Records contained in a dataset:
· · · · · · ·

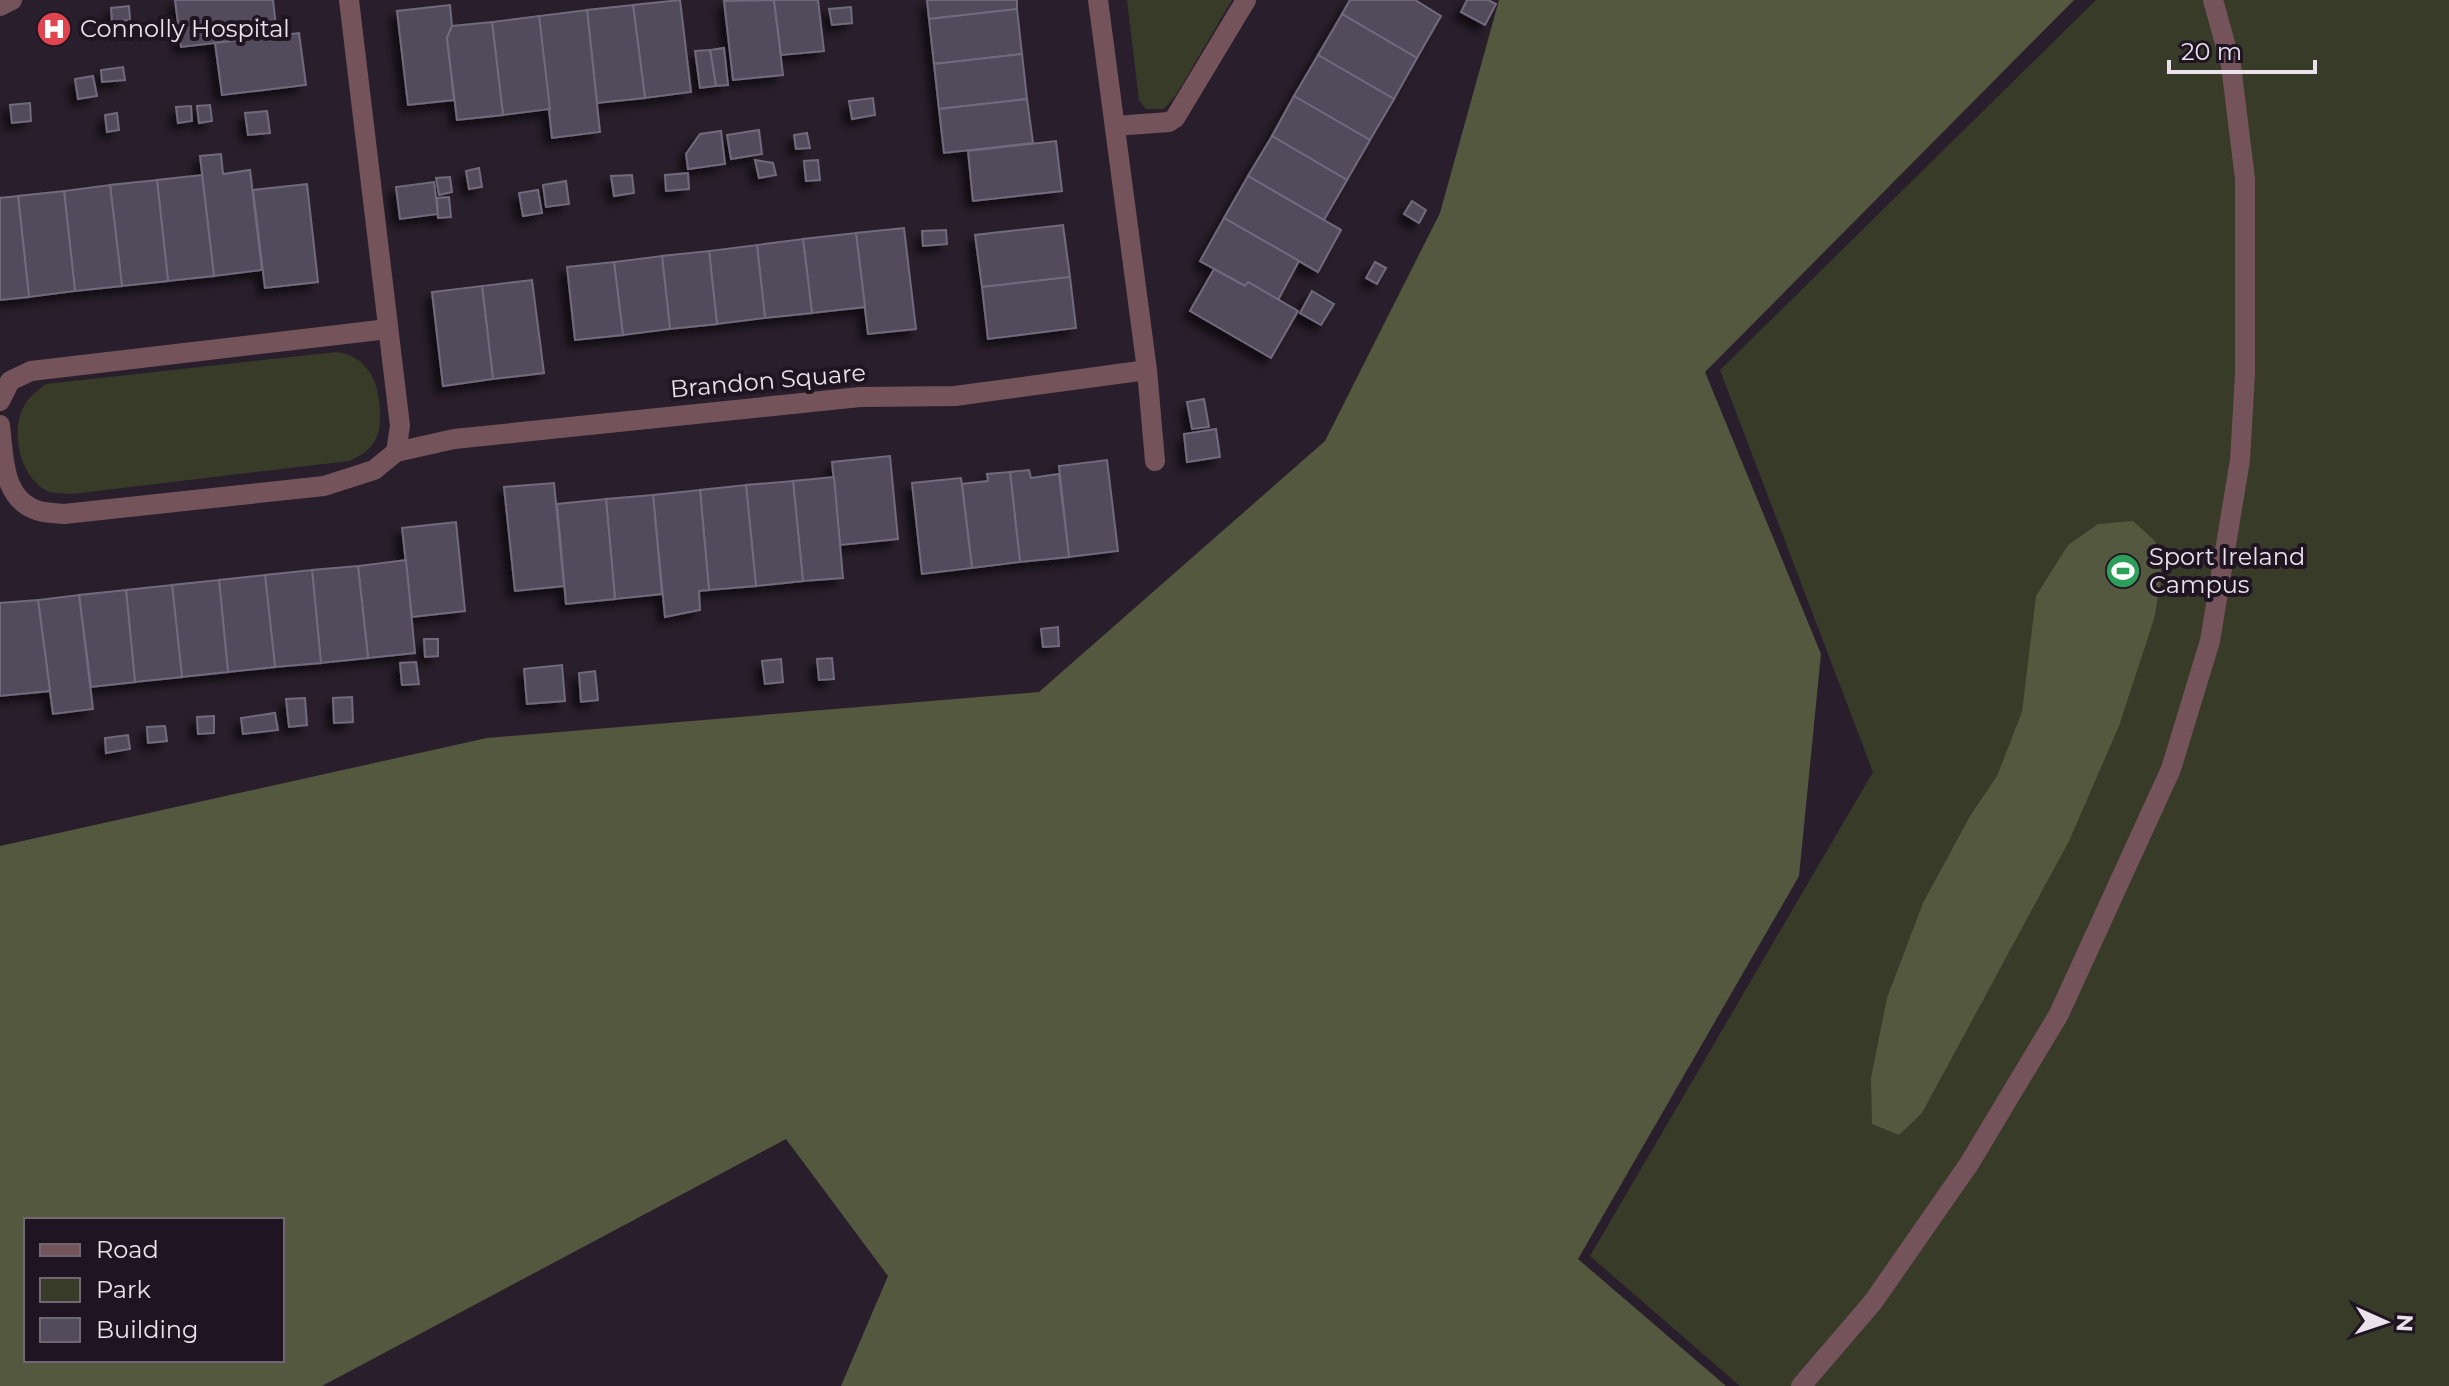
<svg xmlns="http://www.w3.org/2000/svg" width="2449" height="1386" viewBox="0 0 2449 1386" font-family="Montserrat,sans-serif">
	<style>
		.green { fill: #383b28 }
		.forest { fill: #54583e; fill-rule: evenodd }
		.building { fill: #514b5c; stroke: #716b7d; stroke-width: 2; filter: url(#shadow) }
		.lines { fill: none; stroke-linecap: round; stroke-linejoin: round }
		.lane { stroke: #74535b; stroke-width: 20 }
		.street { stroke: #74535b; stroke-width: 20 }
		.labels { text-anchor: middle; stroke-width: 8; stroke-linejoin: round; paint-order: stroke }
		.poi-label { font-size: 24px; fill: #e9e2eb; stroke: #1f1522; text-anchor: start }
		.street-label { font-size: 24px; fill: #e9e2eb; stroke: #1f1522 }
	</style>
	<defs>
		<filter id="shadow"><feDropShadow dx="-7" dy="7" stdDeviation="4" flood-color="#0009"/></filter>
	</defs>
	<rect width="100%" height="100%" fill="#291f2c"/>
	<g class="green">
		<path d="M1127,0H1232L1176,95L1164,109H1146L1139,100Z"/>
		<path d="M2096,0H2449V1386H1740L1590,1256L1873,772L1720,370Z"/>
		<path d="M336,352C368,356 379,382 380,411C380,422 380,434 374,442C368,452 359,456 349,461L72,494C63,493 54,494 47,491C20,477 10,432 24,406C29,396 37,391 46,384Z"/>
	</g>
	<g class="forest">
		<path d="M1499,0H2074L1705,372L1821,654L1799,876L1578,1259L1726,1386H841L888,1276L786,1139L322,1386H0V846L487,738L1039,692L1325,441L1440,213ZM282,1220V1360H26V1220Z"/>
		<path d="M2133,521L2155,541L2162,575L2154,619L2119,726L2069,841L1922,1113L1899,1135L1872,1124L1871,1078L1887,998L1923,903L1970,816L1997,776L2022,712L2036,596L2068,545L2098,524Z"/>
	</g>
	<g class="building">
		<path d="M175,0H273L277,36L181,47Z"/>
		<path d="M680,0L691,92L645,98L633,5Z"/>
		<path d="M774,0L783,75L733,80L724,1Z"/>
		<path d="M774,0H818L824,51L781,55Z"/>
		<path d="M927,0H1017V9L929,19Z"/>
		<path d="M1350,0H1415L1441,16L1417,58L1342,14Z"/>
		<path d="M1467,0H1488L1496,4L1485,25L1461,12Z"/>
		<path d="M450,5L452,26L447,38L454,100L408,105L397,11Z"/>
		<path d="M633,5L645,98L597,103L587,10Z"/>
		<path d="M129,6L130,20L112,22L111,8Z"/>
		<path d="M851,7L852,23L832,25L829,9Z"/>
		<path d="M1017,9L1022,54L934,64L929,19Z"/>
		<path d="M587,10L600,132L552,138L539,16Z"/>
		<path d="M1342,14L1417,58L1394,99L1318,55Z"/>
		<path d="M539,16L550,109L503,115L492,22Z"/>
		<path d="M492,22L503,115L457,120L447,38L452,26Z"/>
		<path d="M299,33L306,85L222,95L215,43Z"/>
		<path d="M724,48L728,85L716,86L710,50Z"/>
		<path d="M710,50L716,86L700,88L695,51Z"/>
		<path d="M1022,54L1027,99L939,109L934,64Z"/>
		<path d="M1318,55L1394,99L1370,140L1294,96Z"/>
		<path d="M123,67L125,80L102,82L101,70Z"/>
		<path d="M93,76L97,96L78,99L75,79Z"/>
		<path d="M1294,96L1370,140L1347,180L1272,136Z"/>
		<path d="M873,98L875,115L852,119L849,101Z"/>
		<path d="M1027,99L1033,143L944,153L939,109Z"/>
		<path d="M30,103L31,121L12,123L10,105Z"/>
		<path d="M210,105L212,121L199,123L197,106Z"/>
		<path d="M191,106L192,121L178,123L176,107Z"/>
		<path d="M267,111L270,133L248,135L245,113Z"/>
		<path d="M117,113L119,130L107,132L105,115Z"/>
		<path d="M759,130L762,154L731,159L727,135Z"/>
		<path d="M721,131L725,164L688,169L686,154L700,134Z"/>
		<path d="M807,133L810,148L796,149L794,135Z"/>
		<path d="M1272,136L1347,180L1324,220L1248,176Z"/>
		<path d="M1056,141L1062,191L973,201L968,151Z"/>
		<path d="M221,154L223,174L250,170L262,270L214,276L200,156Z"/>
		<path d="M755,160L773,163L776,175L759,178Z"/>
		<path d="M818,160L820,180L806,181L804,161Z"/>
		<path d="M479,168L482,187L469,189L466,171Z"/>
		<path d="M688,173L689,189L666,191L665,175Z"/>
		<path d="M202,175L214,276L168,281L157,180Z"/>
		<path d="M632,175L634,193L614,196L611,176Z"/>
		<path d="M1248,176L1341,230L1318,272L1224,218Z"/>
		<path d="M450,177L452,192L439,195L436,178Z"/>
		<path d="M157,180L168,281L122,286L110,185Z"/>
		<path d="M566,181L569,204L546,207L543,185Z"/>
		<path d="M434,182L438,214L400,219L396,187Z"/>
		<path d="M307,184L318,282L265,288L253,190Z"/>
		<path d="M110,185L122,286L75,291L64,191Z"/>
		<path d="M538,190L542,213L523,216L519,193Z"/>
		<path d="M64,191L75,291L29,297L18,196Z"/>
		<path d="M18,196L29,297L0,300V198Z"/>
		<path d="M449,197L451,217L438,218L437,198Z"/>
		<path d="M1412,201L1426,210L1419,223L1404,214Z"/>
		<path d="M1224,218L1299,261L1278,300L1248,282L1245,286L1200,261Z"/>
		<path d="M1063,225L1070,277L982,287L975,235Z"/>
		<path d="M904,228L916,329L868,334L856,233Z"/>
		<path d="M946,230L947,244L923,246L922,231Z"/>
		<path d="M856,233L865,307L812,313L803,239Z"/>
		<path d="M803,239L812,313L765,318L757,245Z"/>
		<path d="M757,245L765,318L717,324L709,251Z"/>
		<path d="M709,251L717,324L670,329L662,256Z"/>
		<path d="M662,256L670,329L623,335L614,262Z"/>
		<path d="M614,262L623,335L575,340L567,267Z"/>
		<path d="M1375,262L1386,268L1377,284L1366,278Z"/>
		<path d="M1214,269L1245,286L1248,282L1298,311L1271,358L1190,311Z"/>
		<path d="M1070,277L1076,328L988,339L982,287Z"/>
		<path d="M532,280L544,373L493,379L482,286Z"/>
		<path d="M482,286L493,379L443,386L432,292Z"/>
		<path d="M1312,291L1334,304L1321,325L1300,313Z"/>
		<path d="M1204,399L1209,427L1192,429L1187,402Z"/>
		<path d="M1216,429L1220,457L1187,462L1184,434Z"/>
		<path d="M890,456L898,539L840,545L832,462Z"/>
		<path d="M1107,460L1118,551L1069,557L1059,466Z"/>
		<path d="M1029,470L1031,478L1059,474L1069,557L1020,562L1010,472Z"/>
		<path d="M1010,472L1020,562L972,568L962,484L988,481L987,474Z"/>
		<path d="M834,477L843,578L803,581L793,481Z"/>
		<path d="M961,478L972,568L922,574L912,483Z"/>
		<path d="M793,481L803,581L756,586L746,485Z"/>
		<path d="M554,483L564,586L515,591L504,487Z"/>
		<path d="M746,485L756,586L709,590L700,490Z"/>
		<path d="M700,490L709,590L699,591L700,610L665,617L653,495Z"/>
		<path d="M653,495L662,594L615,599L606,499Z"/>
		<path d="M606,499L615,599L566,604L557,504Z"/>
		<path d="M456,522L465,611L412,617L402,528Z"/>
		<path d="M406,560L415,653L368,658L358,566Z"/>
		<path d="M358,566L368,658L321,663L312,570Z"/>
		<path d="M312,570L321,663L275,667L265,575Z"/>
		<path d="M265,575L275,667L228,672L219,580Z"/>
		<path d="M219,580L228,672L182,677L172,585Z"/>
		<path d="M172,585L182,677L135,682L126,590Z"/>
		<path d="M126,590L135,682L91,687L79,595Z"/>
		<path d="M79,595L93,709L53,714L38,600Z"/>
		<path d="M38,600L50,691L0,696V603Z"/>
		<path d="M1058,627L1059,646L1043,647L1041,629Z"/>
		<path d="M424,639H438V656L425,657Z"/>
		<path d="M832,658L834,679L819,680L817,659Z"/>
		<path d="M781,659L783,682L765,684L762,661Z"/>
		<path d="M416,662L419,684L402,685L400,663Z"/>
		<path d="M562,665L565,701L527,704L524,669Z"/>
		<path d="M595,671L598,700L581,702L579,673Z"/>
		<path d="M352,697L353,722L334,723L333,698Z"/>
		<path d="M305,698L307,725L289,727L286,699Z"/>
		<path d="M275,713L278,730L243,734L241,718Z"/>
		<path d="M214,716V733L198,734L197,717Z"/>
		<path d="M165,726L167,741L148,743L147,727Z"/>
		<path d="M128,735L130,749L106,753L105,738Z"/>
	</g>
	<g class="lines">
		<g class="lane">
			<path d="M0,6L12,0"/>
			<path d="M1801,1386L1873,1302L1969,1164L2059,1014L2171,769L2210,641L2240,460L2245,374V179L2231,65L2213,0"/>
		</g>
		<g class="street">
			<path d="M349,0L400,426L396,452"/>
			<path d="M1098,0L1147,370L1155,461"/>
			<path d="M1115,126L1169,122L1175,118L1246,0"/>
			<path d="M0,401L10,381L31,371L388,329"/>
			<path d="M0,425C4,457 2,500 39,511C47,513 56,513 64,514L324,486L374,470L396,452L454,439L860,397L955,396L1147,370"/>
		</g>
	</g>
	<defs>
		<g id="hospital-disc" transform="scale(1.8)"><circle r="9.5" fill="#e0444e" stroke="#1f1522"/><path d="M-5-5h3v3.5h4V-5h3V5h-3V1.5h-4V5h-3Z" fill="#fff"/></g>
		<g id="stadium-disc" transform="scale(1.8)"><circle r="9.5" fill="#2e9e5b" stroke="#1f1522"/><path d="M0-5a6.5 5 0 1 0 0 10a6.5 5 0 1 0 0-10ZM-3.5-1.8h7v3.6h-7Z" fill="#fff"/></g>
	</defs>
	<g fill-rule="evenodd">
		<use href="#hospital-disc" x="54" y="29"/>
		<use href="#stadium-disc" x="2123" y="571"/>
	</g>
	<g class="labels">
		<g class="poi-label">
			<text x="80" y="37">Connolly Hospital</text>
			<text x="2149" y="565">Sport Ireland<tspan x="2149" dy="28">Campus</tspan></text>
		</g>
		<g class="street-label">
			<text transform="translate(768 381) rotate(-5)" y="8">Brandon Square</text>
		</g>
	</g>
	<rect x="24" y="1218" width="260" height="144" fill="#1f1522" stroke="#706772" stroke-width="2"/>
	<rect x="40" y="1244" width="40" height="12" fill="#74535b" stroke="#706772" stroke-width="2"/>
	<text x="96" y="1258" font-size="24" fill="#e9e2eb">Road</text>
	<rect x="40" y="1278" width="40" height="24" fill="#383b28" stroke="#706772" stroke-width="2"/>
	<text x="96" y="1298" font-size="24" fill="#e9e2eb">Park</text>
	<rect x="40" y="1318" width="40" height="24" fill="#514b5c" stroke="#706772" stroke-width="2"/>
	<text x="96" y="1338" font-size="24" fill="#e9e2eb">Building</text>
	<g transform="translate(2385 1322) rotate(93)" stroke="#1f1522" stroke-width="6" paint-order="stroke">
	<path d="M0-6L14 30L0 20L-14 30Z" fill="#e9e2eb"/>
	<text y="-12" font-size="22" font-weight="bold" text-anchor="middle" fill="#e9e2eb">N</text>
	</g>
	<path d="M2169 60v12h146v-12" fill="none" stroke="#e9e2eb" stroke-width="4"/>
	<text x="2181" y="60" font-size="24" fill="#e9e2eb" stroke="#1f1522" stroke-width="6" paint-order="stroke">20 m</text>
</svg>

· · · · · · ·

Check each line of the records above for "lines", and copy those that have it.

RESPONSE:
		.lines { fill: none; stroke-linecap: round; stroke-linejoin: round }
	<g class="lines">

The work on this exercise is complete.